Start of EXERCISE INPUTS

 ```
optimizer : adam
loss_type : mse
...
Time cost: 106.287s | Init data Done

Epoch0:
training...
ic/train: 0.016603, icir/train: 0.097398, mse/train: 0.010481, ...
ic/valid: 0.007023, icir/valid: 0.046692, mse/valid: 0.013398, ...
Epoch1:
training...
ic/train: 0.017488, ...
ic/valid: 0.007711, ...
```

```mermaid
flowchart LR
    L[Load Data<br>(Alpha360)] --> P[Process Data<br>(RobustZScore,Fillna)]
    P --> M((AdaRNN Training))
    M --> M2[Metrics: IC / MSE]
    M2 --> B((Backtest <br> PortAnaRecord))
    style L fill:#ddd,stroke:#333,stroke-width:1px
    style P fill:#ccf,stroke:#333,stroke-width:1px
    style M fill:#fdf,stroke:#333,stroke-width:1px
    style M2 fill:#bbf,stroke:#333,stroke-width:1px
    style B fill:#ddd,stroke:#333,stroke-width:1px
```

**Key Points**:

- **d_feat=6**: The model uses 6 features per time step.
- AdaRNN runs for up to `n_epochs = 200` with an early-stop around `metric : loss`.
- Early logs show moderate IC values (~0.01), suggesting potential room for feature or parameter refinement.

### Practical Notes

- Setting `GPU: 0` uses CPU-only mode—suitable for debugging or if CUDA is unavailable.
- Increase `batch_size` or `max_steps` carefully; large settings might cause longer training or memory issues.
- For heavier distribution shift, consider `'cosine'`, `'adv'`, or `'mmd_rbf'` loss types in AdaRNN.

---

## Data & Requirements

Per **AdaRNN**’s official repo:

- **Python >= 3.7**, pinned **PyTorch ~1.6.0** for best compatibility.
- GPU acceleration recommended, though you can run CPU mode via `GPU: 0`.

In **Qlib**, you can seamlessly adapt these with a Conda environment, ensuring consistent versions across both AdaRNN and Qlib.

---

End of EXERCISE INPUTS

• **REQUIREMENT**: Give every line of the material again, exactly.

• **EXERCISE RESULT**:
 ```
optimizer : adam
loss_type : mse
...
Time cost: 106.287s | Init data Done

Epoch0:
training...
ic/train: 0.016603, icir/train: 0.097398, mse/train: 0.010481, ...
ic/valid: 0.007023, icir/valid: 0.046692, mse/valid: 0.013398, ...
Epoch1:
training...
ic/train: 0.017488, ...
ic/valid: 0.007711, ...
```

```mermaid
flowchart LR
    L[Load Data<br>(Alpha360)] --> P[Process Data<br>(RobustZScore,Fillna)]
    P --> M((AdaRNN Training))
    M --> M2[Metrics: IC / MSE]
    M2 --> B((Backtest <br> PortAnaRecord))
    style L fill:#ddd,stroke:#333,stroke-width:1px
    style P fill:#ccf,stroke:#333,stroke-width:1px
    style M fill:#fdf,stroke:#333,stroke-width:1px
    style M2 fill:#bbf,stroke:#333,stroke-width:1px
    style B fill:#ddd,stroke:#333,stroke-width:1px
```

**Key Points**:

- **d_feat=6**: The model uses 6 features per time step.
- AdaRNN runs for up to `n_epochs = 200` with an early-stop around `metric : loss`.
- Early logs show moderate IC values (~0.01), suggesting potential room for feature or parameter refinement.

### Practical Notes

- Setting `GPU: 0` uses CPU-only mode—suitable for debugging or if CUDA is unavailable.
- Increase `batch_size` or `max_steps` carefully; large settings might cause longer training or memory issues.
- For heavier distribution shift, consider `'cosine'`, `'adv'`, or `'mmd_rbf'` loss types in AdaRNN.

---

## Data & Requirements

Per **AdaRNN**’s official repo:

- **Python >= 3.7**, pinned **PyTorch ~1.6.0** for best compatibility.
- GPU acceleration recommended, though you can run CPU mode via `GPU: 0`.

In **Qlib**, you can seamlessly adapt these with a Conda environment, ensuring consistent versions across both AdaRNN and Qlib.

---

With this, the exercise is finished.